Work to complete: Type the records that follow again exactly as written, but drop the pictures.

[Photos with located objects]
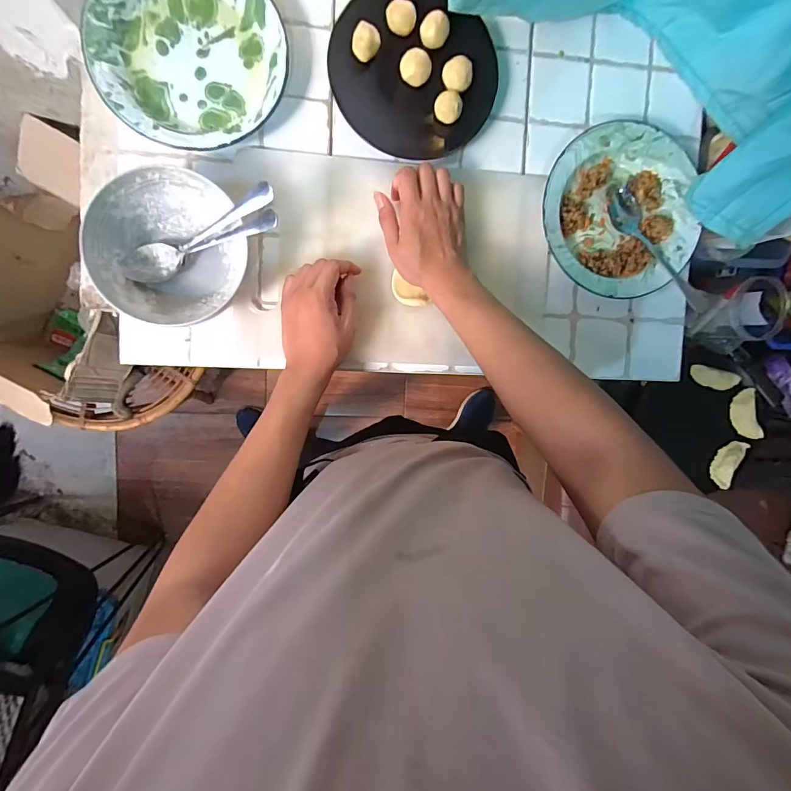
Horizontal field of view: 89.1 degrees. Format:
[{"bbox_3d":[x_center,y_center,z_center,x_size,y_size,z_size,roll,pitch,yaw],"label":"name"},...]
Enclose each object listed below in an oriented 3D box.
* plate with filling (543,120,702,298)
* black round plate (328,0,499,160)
[{"bbox_3d":[0.293,-0.239,0.526,0.208,0.031,0.203,-1,96,-6],"label":"plate with filling"},{"bbox_3d":[0.023,-0.389,0.485,0.193,0.028,0.173,25,92,-8],"label":"black round plate"}]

Solution to the problem:
Horizontal field of view: 89.1 degrees. Format:
[{"bbox_3d":[x_center,y_center,z_center,x_size,y_size,z_size,roll,pitch,yaw],"label":"name"},...]
Enclose each object listed below in an oriented 3D box.
* plate with filling (543,120,702,298)
* black round plate (328,0,499,160)
[{"bbox_3d":[0.293,-0.239,0.526,0.208,0.031,0.203,-1,96,-6],"label":"plate with filling"},{"bbox_3d":[0.023,-0.389,0.485,0.193,0.028,0.173,25,92,-8],"label":"black round plate"}]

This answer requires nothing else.